There seem to be two "thought camps" with regard to how to extend relational query languages in order to better deal with graph processing so that one does not have to write as much procedural "pointer hopping" and looping app code when dealing with graphs, DAG's, and trees.
One approach is to add recursion to the query language, and a second is to add "traversal" operation(s) that are declarative in nature. The recursive approach may be more flexible, but turns the query writer into a functional programmer. Although FP proponents will be happy with this, some argue it takes away from the declarative nature of query languages.
Traveral Operation Proposal
Here is a rough draft of a generic "traversal" operation. (Roughly based on RelationalAndTrees.) Basically we are assuming a many-to-many table with a matching "from" key set and a "to" key set. I use the word "set" because the keys may be compound keys. Some many-to-many tables don't fit this structure, but most can be converted/projected to this structure via various relational operators (UNION, JOIN, Etc.) via nested or referenced queries.
Inputs
- Table - real or virtual (calculated)
- Starting Record (it's primary key)
- "From" and "To" key column(s) used.
- Max-Depth - Maximum traversal depth. Zero or omitted for no limit.
- Ordering (optional) - Used to determine which path to take if multiple branches per node (does this ordering violate relational?) The to-key is always used to settle ties even if ordering is given.

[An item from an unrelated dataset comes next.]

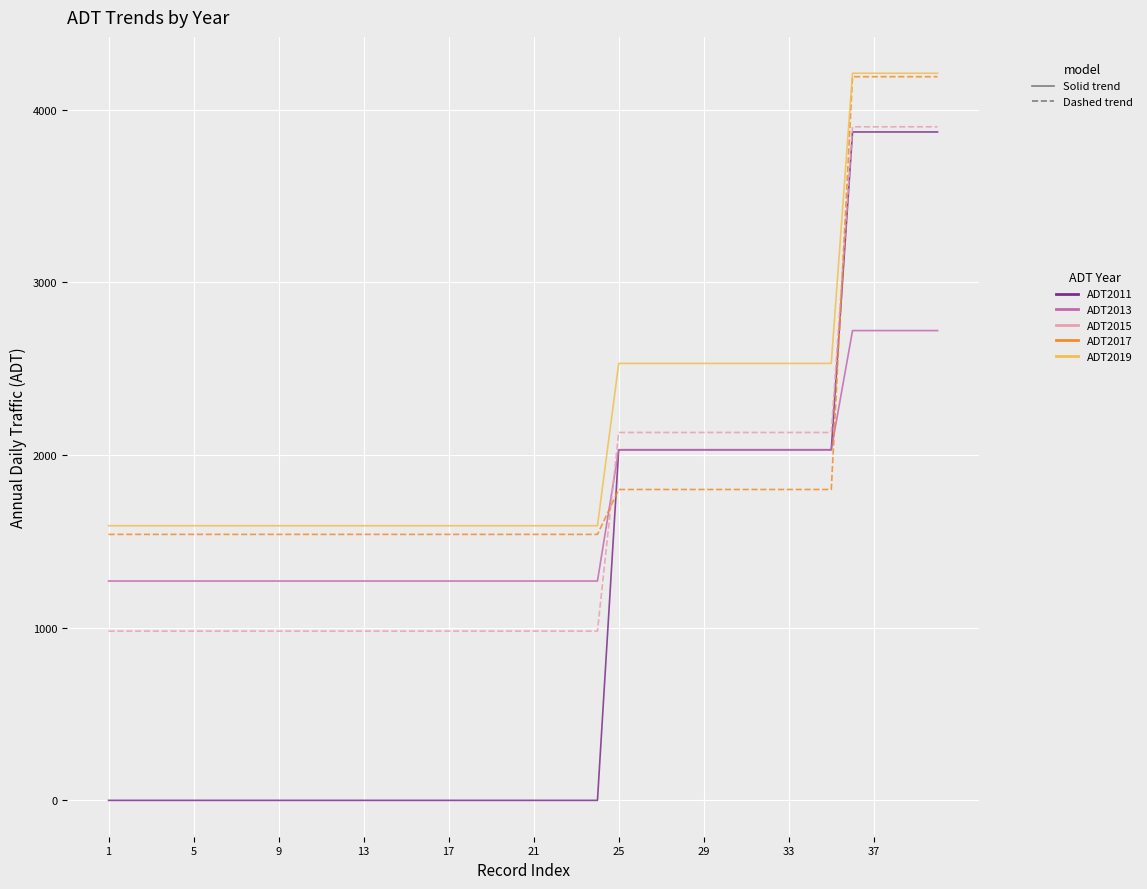

Which series has the largest total across all categories?

ADT2019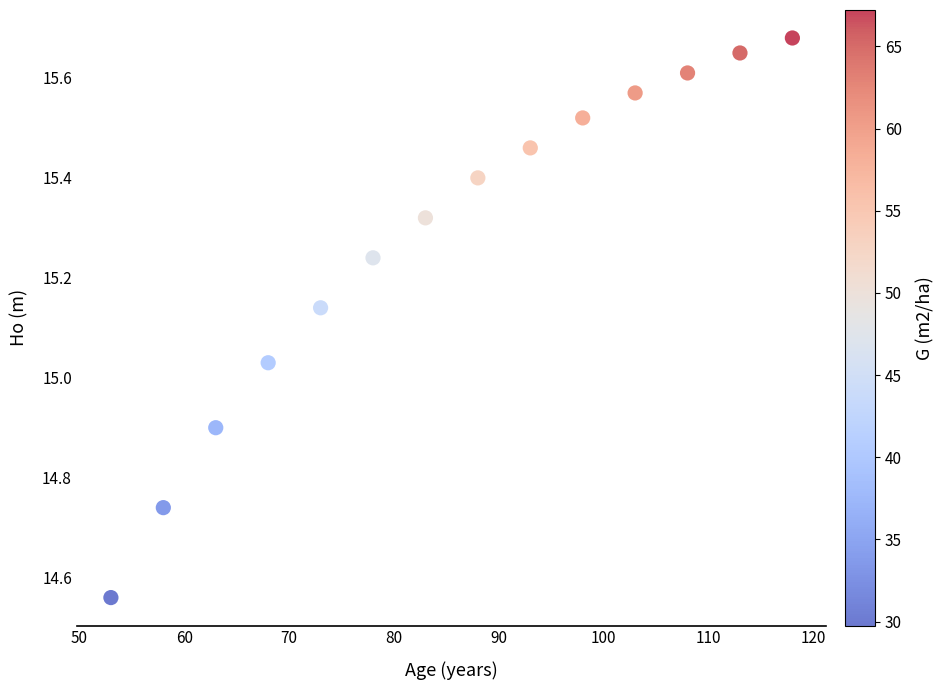

What is the range of Y values (max minus min)?

1.1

- Distinct-Flag - To indicate if we only want distinct matches. Minimum depth (shortest path) and Ordering (above) are used if depth info is returned (see below).
Outputs
- The Row(s) found during traversal
- The depth, that is distance from starting node. This is optional and can be a generated column or a reserved function DEPTH().
- Parent (optional row or function) - Indicates shortest-path "parent" node (parent's "from-key").
- Sequence (optional row or function) - Indicates the traversal sequence. Because of the key rule above, there is always an ordering.
Issues
- If the supplied keys are not really unique, it could create problems for those items dependant on ordering. Perhaps it should generate an error. Needs pondering.
Note that any non-traversal-related filtering (WHERE clause) would be done before this operation, although for convenience we may want to include it. But for simplicity it will not be considered here.
Hypothetical SQL Example:
Table: roomstouch
---------
buildingID
roomID // unique only within a given building
buildingLink
roomLink
otherStuff
SELECT *, depth() AS depth, parent() AS parent
TRAVERSE FROM roomstouch
FROMKEY buildingID, roomID
TOKEY buildingLink, roomLink
START AT 23, 7
MAXDEPTH 5
Other possible optional features:
- Time limits. Often it is practical to limit the time of processing. Example cases may be missile guidance (land analysis) and a time-based games like chess. This mirrors the general human pattern of producing better answers if given more time.
- In practice, time limits and timer-signals are useful for a number of things. However, I'm not certain I'd limit it to QueryTraversalVersusRecursion. In RT decision making on data of any sort, you'll often need to limit the time spent collecting data.
- Agreed. It is similar to the need for a "Top N records" feature, found in most dialects.
Perhaps a better title would be "DeclarativeTraversalVersusRecursion?".